At the in-person event all local ports bind to loopback on the VM, and participants reach them through an SSH tunnel from their laptop - Setup-VM.md covers the tunnel. If you are running locally, everything is already on your own localhost; no tunnel needed.
| File | What is it for |
|---|---|
| Setup.md | Router. Pick VM-operator or local-laptop and follow the link. Start here. |
| Setup-VM.md | Per-participant VM setup on NSF ACCESS (workshop maintainer's guide). SSH tunnels, code-server, day-of operations. |
| Setup-Local.md | Run the workshop on your own laptop. No SSH tunnel, no code-server; everything on localhost. |
| Definitions.md | AI concepts (LLM, MCP, context, tokens, embeddings, ...) with Digimon analogies, and a tour of TethysDash building blocks. |
| MakingDashboards.md | Building dashboards by chatting - walks through TethysDash's RFC Max Stage and GEOGLOWS tutorials. |
| NRDSExploration.md | Plotting forecast time series, statistics tables, and statistics cards using the production NRDS MCP server. |
| devcon_mcp/README.md | Four small coding challenges that unlock a working MCP server you can call from the chatbox. |
If you are setting up a participant VM, Setup-VM.md is your starting point. The companion files cover the runtime knobs: .env.example for per-VM pins, scripts/setup.sh for cloning the source repos and pulling the workshop image, scripts/restart-mcp.sh and scripts/reset-repos.sh for day-of recovery, and scripts/tunnel.sh for generating the SSH tunnel command you hand to each participant.

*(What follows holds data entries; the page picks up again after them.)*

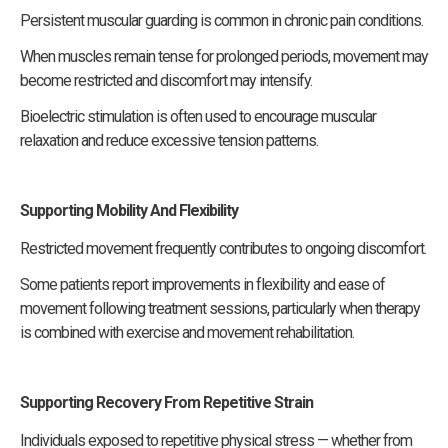
Persistent muscular guarding is common in chronic pain conditions.
When muscles remain tense for prolonged periods, movement may
become restricted and discomfort may intensify.
Bioelectric stimulation is often used to encourage muscular
relaxation and reduce excessive tension patterns.
Supporting Mobility And Flexibility
Restricted movement frequently contributes to ongoing discomfort.
Some patients report improvements in flexibility and ease of
movement following treatment sessions, particularly when therapy
is combined with exercise and movement rehabilitation.
Supporting Recovery From Repetitive Strain
Individuals exposed to repetitive physical stress — whether from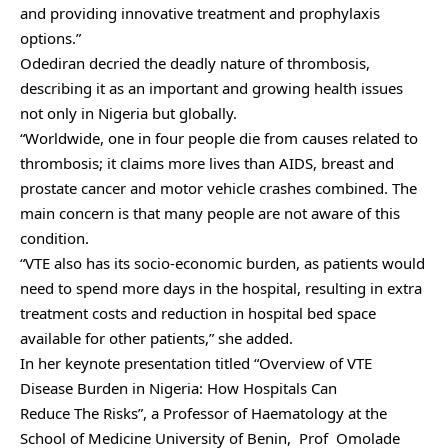
and providing innovative treatment and prophylaxis
options.”
Odediran decried the deadly nature of thrombosis,
describing it as an important and growing health issues
not only in Nigeria but globally.
“Worldwide, one in four people die from causes related to
thrombosis; it claims more lives than AIDS, breast and
prostate cancer and motor vehicle crashes combined. The
main concern is that many people are not aware of this
condition.
“VTE also has its socio-economic burden, as patients would
need to spend more days in the hospital, resulting in extra
treatment costs and reduction in hospital bed space
available for other patients,” she added.
In her keynote presentation titled “Overview of VTE
Disease Burden in Nigeria: How Hospitals Can
Reduce The Risks”, a Professor of Haematology at the
School of Medicine University of Benin, Prof Omolade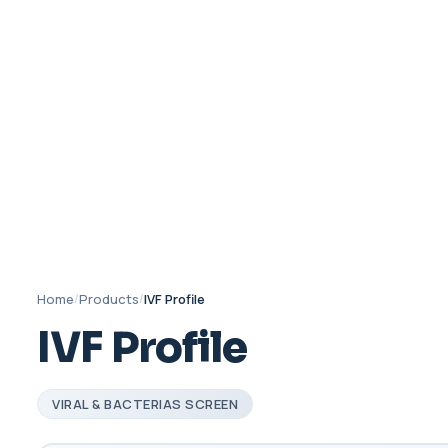
Home
/
Products
/
IVF Profile
IVF Profile
VIRAL & BACTERIAS SCREEN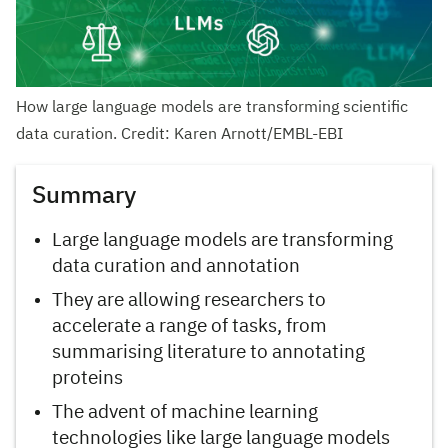
How large language models are transforming scientific
data curation. Credit: Karen Arnott/EMBL-EBI
Summary
Large language models are transforming
data curation and annotation
They are allowing researchers to
accelerate a range of tasks, from
summarising literature to annotating
proteins
The advent of machine learning
technologies like large language models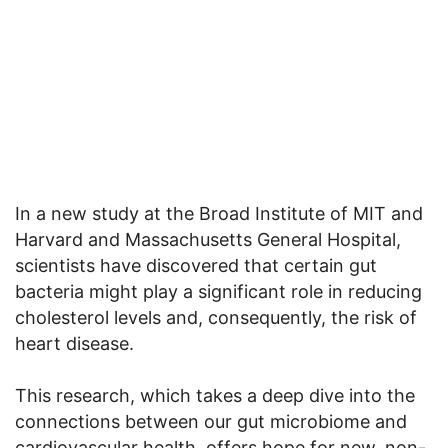
In a new study at the Broad Institute of MIT and
Harvard and Massachusetts General Hospital,
scientists have discovered that certain gut
bacteria might play a significant role in reducing
cholesterol levels and, consequently, the risk of
heart disease.
This research, which takes a deep dive into the
connections between our gut microbiome and
cardiovascular health, offers hope for new, non-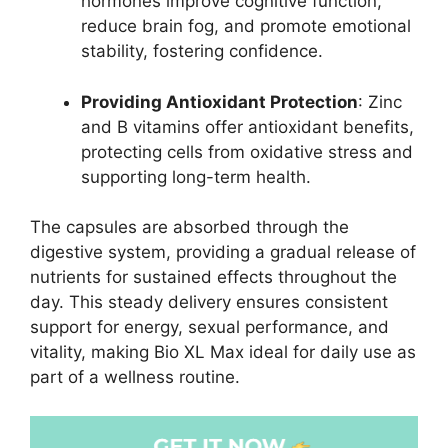
hormones improve cognitive function,
reduce brain fog, and promote emotional
stability, fostering confidence.
Providing Antioxidant Protection
: Zinc
and B vitamins offer antioxidant benefits,
protecting cells from oxidative stress and
supporting long-term health.
The capsules are absorbed through the
digestive system, providing a gradual release of
nutrients for sustained effects throughout the
day. This steady delivery ensures consistent
support for energy, sexual performance, and
vitality, making Bio XL Max ideal for daily use as
part of a wellness routine.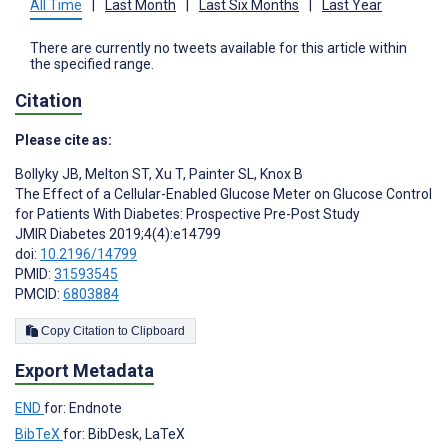
All Time
|
Last Month
|
Last Six Months
|
Last Year
There are currently no tweets available for this article within
the specified range.
Citation
Please cite as:
Bollyky JB
,
Melton ST
,
Xu T
,
Painter SL
,
Knox B
The Effect of a Cellular-Enabled Glucose Meter on Glucose Control
for Patients With Diabetes: Prospective Pre-Post Study
JMIR Diabetes 2019;4(4):e14799
doi:
10.2196/14799
PMID:
31593545
PMCID:
6803884
Copy Citation to Clipboard
Export Metadata
END
for: Endnote
BibTeX
for: BibDesk, LaTeX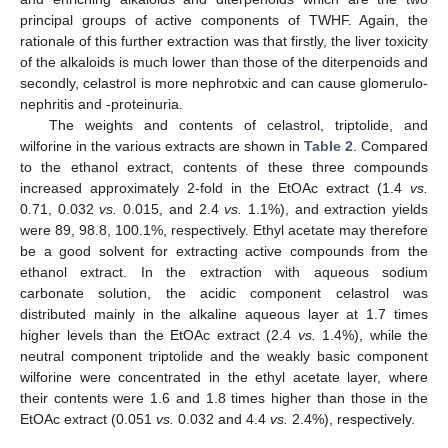
principal groups of active components of TWHF. Again, the
rationale of this further extraction was that firstly, the liver toxicity
of the alkaloids is much lower than those of the diterpenoids and
secondly, celastrol is more nephrotxic and can cause glomerulo-
nephritis and -proteinuria.
The weights and contents of celastrol, triptolide, and
wilforine in the various extracts are shown in
Table 2
. Compared
to the ethanol extract, contents of these three compounds
increased approximately 2-fold in the EtOAc extract (1.4
vs.
0.71, 0.032
vs.
0.015, and 2.4
vs.
1.1%), and extraction yields
were 89, 98.8, 100.1%, respectively. Ethyl acetate may therefore
be a good solvent for extracting active compounds from the
ethanol extract. In the extraction with aqueous sodium
carbonate solution, the acidic component celastrol was
distributed mainly in the alkaline aqueous layer at 1.7 times
higher levels than the EtOAc extract (2.4
vs.
1.4%), while the
neutral component triptolide and the weakly basic component
wilforine were concentrated in the ethyl acetate layer, where
their contents were 1.6 and 1.8 times higher than those in the
EtOAc extract (0.051
vs.
0.032 and 4.4
vs.
2.4%), respectively.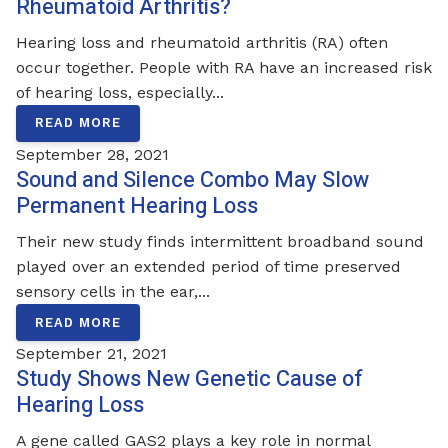
Rheumatoid Arthritis?
Hearing loss and rheumatoid arthritis (RA) often
occur together. People with RA have an increased risk
of hearing loss, especially...
READ MORE
September 28, 2021
Sound and Silence Combo May Slow
Permanent Hearing Loss
Their new study finds intermittent broadband sound
played over an extended period of time preserved
sensory cells in the ear,...
READ MORE
September 21, 2021
Study Shows New Genetic Cause of
Hearing Loss
A gene called GAS2 plays a key role in normal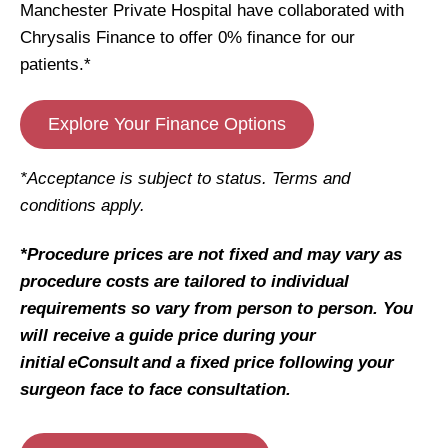
Manchester Private Hospital have collaborated with
Chrysalis Finance to offer 0% finance for our
patients.*
Explore Your Finance Options
*Acceptance is subject to status. Terms and
conditions apply.
*Procedure prices are not fixed and may vary as
procedure costs are tailored to individual
requirements so vary from person to person. You
will receive a guide price during your
initial eConsult and a fixed price following your
surgeon face to face consultation.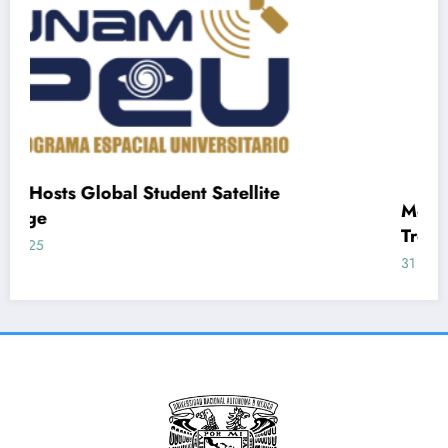
nt Satellite
Mexican Frog Peptides Of
Treating Inflammation and 
31 May, 2025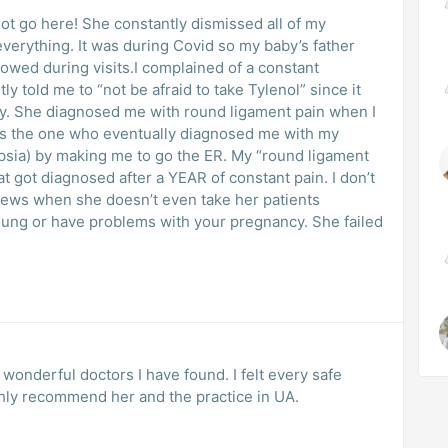
ot go here! She constantly dismissed all of my
erything. It was during Covid so my baby’s father
lowed during visits.I complained of a constant
 told me to “not be afraid to take Tylenol” since it
y. She diagnosed me with round ligament pain when I
 is the one who eventually diagnosed me with my
sia) by making me to go the ER. My “round ligament
at got diagnosed after a YEAR of constant pain. I don’t
ews when she doesn’t even take her patients
oung or have problems with your pregnancy. She failed
 wonderful doctors I have found. I felt every safe
ghly recommend her and the practice in UA.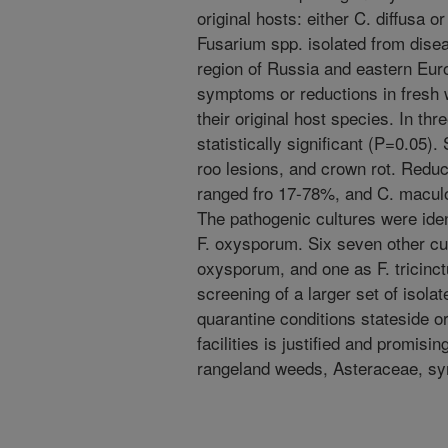
original hosts: either C. diffusa o
Fusarium spp. isolated from dis
region of Russia and eastern Eur
symptoms or reductions in fresh
their original host species. In th
statistically significant (P=0.05)
roo lesions, and crown rot. Reduct
ranged fro 17-78%, and C. maculo
The pathogenic cultures were ident
F. oxysporum. Six seven other cul
oxysporum, and one as F. tricinct
screening of a larger set of isola
quarantine conditions stateside 
facilities is justified and promis
rangeland weeds, Asteraceae, s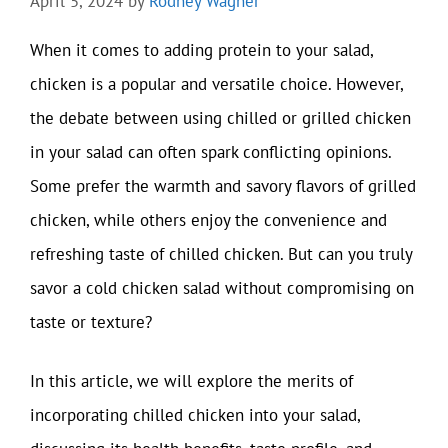
April 5, 2024
by
Rodney Wagner
When it comes to adding protein to your salad,
chicken is a popular and versatile choice. However,
the debate between using chilled or grilled chicken
in your salad can often spark conflicting opinions.
Some prefer the warmth and savory flavors of grilled
chicken, while others enjoy the convenience and
refreshing taste of chilled chicken. But can you truly
savor a cold chicken salad without compromising on
taste or texture?
In this article, we will explore the merits of
incorporating chilled chicken into your salad,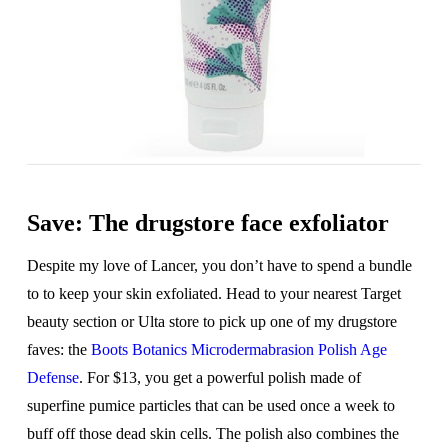
Save: The drugstore face exfoliator
Despite my love of Lancer, you don’t have to spend a bundle
to to keep your skin exfoliated. Head to your nearest Target
beauty section or Ulta store to pick up one of my drugstore
faves: the
Boots Botanics Microdermabrasion Polish Age
Defense
. For $13, you get a powerful polish made of
superfine pumice particles that can be used once a week to
buff off those dead skin cells. The polish also combines the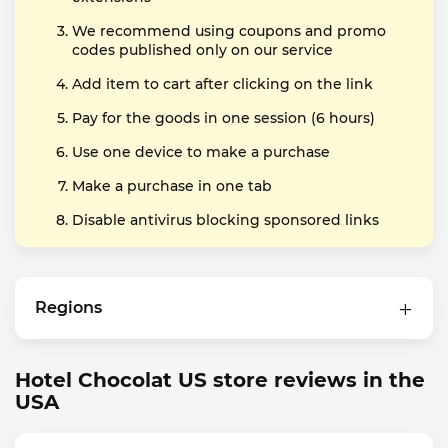
We recommend using coupons and promo
codes published only on our service
Add item to cart after clicking on the link
Pay for the goods in one session (6 hours)
Use one device to make a purchase
Make a purchase in one tab
Disable antivirus blocking sponsored links
Regions
Hotel Chocolat US store reviews in the
USA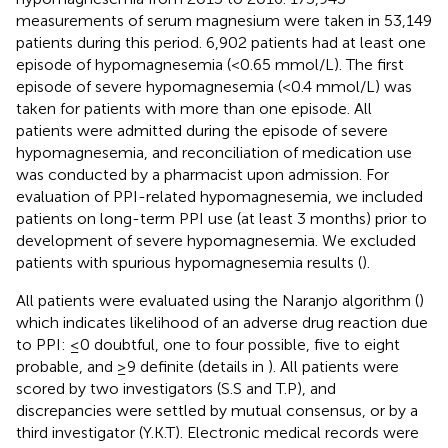
measurements of serum magnesium were taken in 53,149
patients during this period. 6,902 patients had at least one
episode of hypomagnesemia (<0.65 mmol/L). The first
episode of severe hypomagnesemia (<0.4 mmol/L) was
taken for patients with more than one episode. All
patients were admitted during the episode of severe
hypomagnesemia, and reconciliation of medication use
was conducted by a pharmacist upon admission. For
evaluation of PPI-related hypomagnesemia, we included
patients on long-term PPI use (at least 3 months) prior to
development of severe hypomagnesemia. We excluded
patients with spurious hypomagnesemia results (
).
All patients were evaluated using the Naranjo algorithm (
)
which indicates likelihood of an adverse drug reaction due
to PPI: ≤0 doubtful, one to four possible, five to eight
probable, and ≥9 definite (details in
). All patients were
scored by two investigators (S.S and T.P), and
discrepancies were settled by mutual consensus, or by a
third investigator (Y.K.T). Electronic medical records were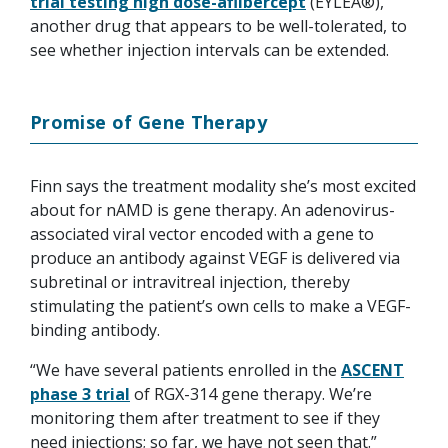
trial testing high dose-aflibercept
(EYLEA®),
another drug that appears to be well-tolerated, to
see whether injection intervals can be extended.
Promise of Gene Therapy
Finn says the treatment modality she’s most excited
about for nAMD is gene therapy. An adenovirus-
associated viral vector encoded with a gene to
produce an antibody against VEGF is delivered via
subretinal or intravitreal injection, thereby
stimulating the patient’s own cells to make a VEGF-
binding antibody.
“We have several patients enrolled in the
ASCENT
phase 3 trial
of RGX-314 gene therapy. We’re
monitoring them after treatment to see if they
need injections; so far, we have not seen that.”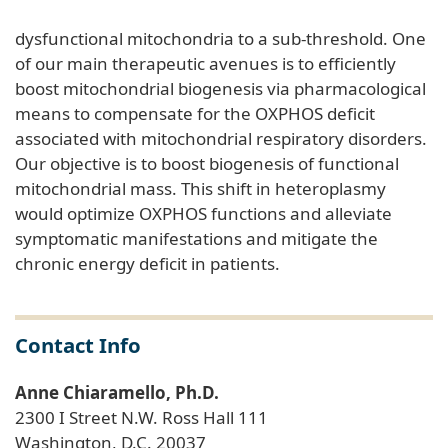
dysfunctional mitochondria to a sub-threshold. One
of our main therapeutic avenues is to efficiently
boost mitochondrial biogenesis via pharmacological
means to compensate for the OXPHOS deficit
associated with mitochondrial respiratory disorders.
Our objective is to boost biogenesis of functional
mitochondrial mass. This shift in heteroplasmy
would optimize OXPHOS functions and alleviate
symptomatic manifestations and mitigate the
chronic energy deficit in patients.
Contact Info
Anne Chiaramello, Ph.D.
2300 I Street N.W. Ross Hall 111
Washington, D.C. 20037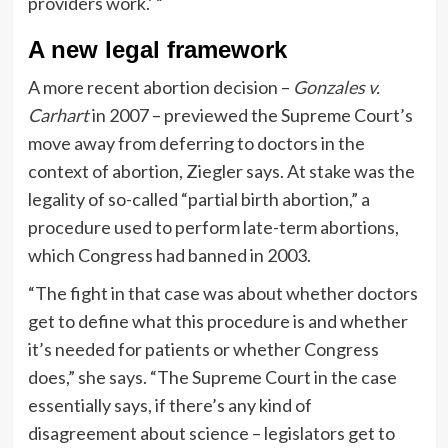
providers work.’ “
A new legal framework
A more recent abortion decision –
Gonzales v.
Carhart
in 2007 – previewed the Supreme Court’s
move away from deferring to doctors in the
context of abortion, Ziegler says. At stake was the
legality of so-called “partial birth abortion,” a
procedure used to perform late-term abortions,
which Congress had banned in 2003.
“The fight in that case was about whether doctors
get to define what this procedure is and whether
it’s needed for patients or whether Congress
does,” she says. “The Supreme Court in the case
essentially says, if there’s any kind of
disagreement about science – legislators get to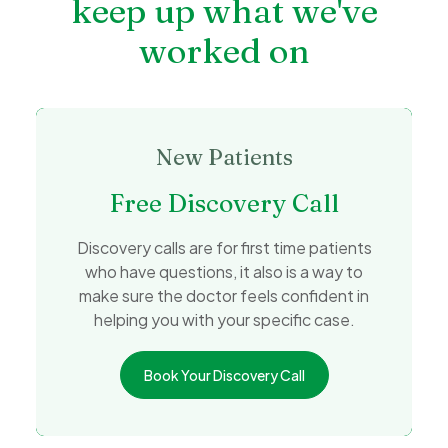
keep up what we've
worked on
New Patients
Free Discovery Call
Discovery calls are for first time patients
who have questions, it also is a way to
make sure the doctor feels confident in
helping you with your specific case.
Book Your Discovery Call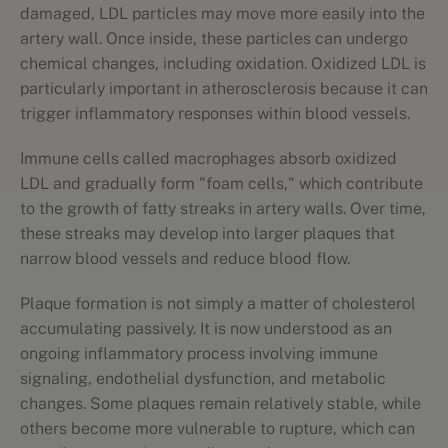
damaged, LDL particles may move more easily into the
artery wall. Once inside, these particles can undergo
chemical changes, including oxidation. Oxidized LDL is
particularly important in atherosclerosis because it can
trigger inflammatory responses within blood vessels.
Immune cells called macrophages absorb oxidized
LDL and gradually form "foam cells," which contribute
to the growth of fatty streaks in artery walls. Over time,
these streaks may develop into larger plaques that
narrow blood vessels and reduce blood flow.
Plaque formation is not simply a matter of cholesterol
accumulating passively. It is now understood as an
ongoing inflammatory process involving immune
signaling, endothelial dysfunction, and metabolic
changes. Some plaques remain relatively stable, while
others become more vulnerable to rupture, which can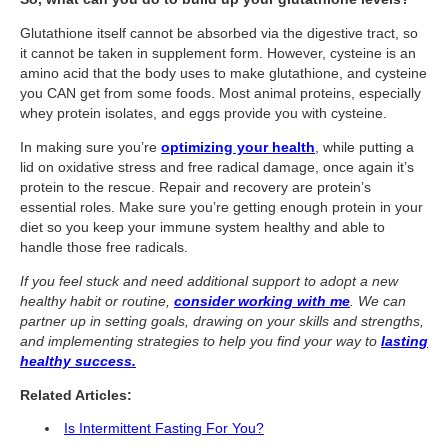
What Is Travel Hacking?
Glutathione itself cannot be absorbed via the digestive tract, so
Getting Started in the Miles and Points World
it cannot be taken in supplement form. However, cysteine is an
amino acid that the body uses to make glutathione, and cysteine
FICO Fundamentals: Understanding Your Credit Score
you CAN get from some foods. Most animal proteins, especially
Miles and Points 101
whey protein isolates, and eggs provide you with cysteine.
In making sure you’re
optimizing your health
, while putting a
Understanding Credit Cards
lid on oxidative stress and free radical damage, once again it’s
Newsletters
protein to the rescue. Repair and recovery are protein’s
essential roles. Make sure you’re getting enough protein in your
Blog
diet so you keep your immune system healthy and able to
handle those free radicals.
If you feel stuck and need additional support to adopt a new
healthy habit or routine,
consider working with me
. We can
partner up in setting goals, drawing on your skills and strengths,
and implementing strategies to help you find your way to
lasting
healthy success.
Related Articles:
Is Intermittent Fasting For You?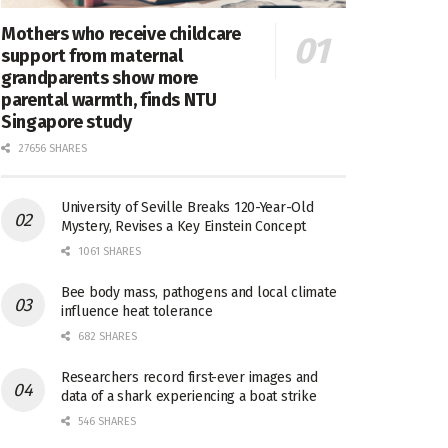
Mothers who receive childcare
support from maternal
grandparents show more
parental warmth, finds NTU
Singapore study
27656 SHARES
University of Seville Breaks 120-Year-Old
Mystery, Revises a Key Einstein Concept
1061 SHARES
Bee body mass, pathogens and local climate
influence heat tolerance
682 SHARES
Researchers record first-ever images and
data of a shark experiencing a boat strike
546 SHARES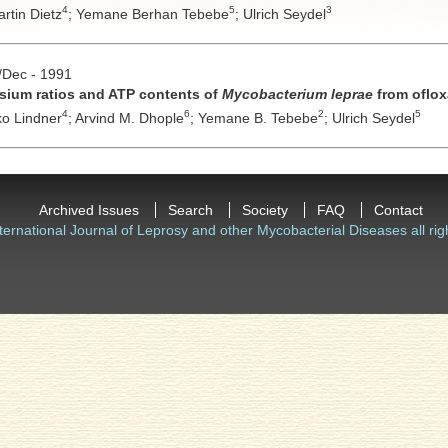
4
5
3
rtin Dietz
;
Yemane Berhan Tebebe
;
Ulrich Seydel
v/Dec - 1991
ssium ratios and ATP contents of
Mycobacterium leprae
from oflox
4
6
2
5
o Lindner
;
Arvind M. Dhople
;
Yemane B. Tebebe
;
Ulrich Seydel
Archived Issues
Search
Society
FAQ
Contact
ternational Journal of Leprosy and other Mycobacterial Diseases all rig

The workshop image (ghcr.io/aquaveo/ciroh-devcon-2026:${IMAGE_TAG}) is published by .github/workflows/publish-image.yml on each v* tag push and bundles TethysDash + the four FIRO-Tethys plugins (ciroh_plugins, tethysdash_plugin_cnrfc, tethysdash_examples, RFC-Plugins). Bump the tag, push, wait for CI, then update IMAGE_TAG in .env.example before the event.
MIT. The workshop content and scripts in this repo are MIT. The consumed repos (TethysDash, the MCP servers, the FIRO-Tethys plugin catalog) keep their own licenses.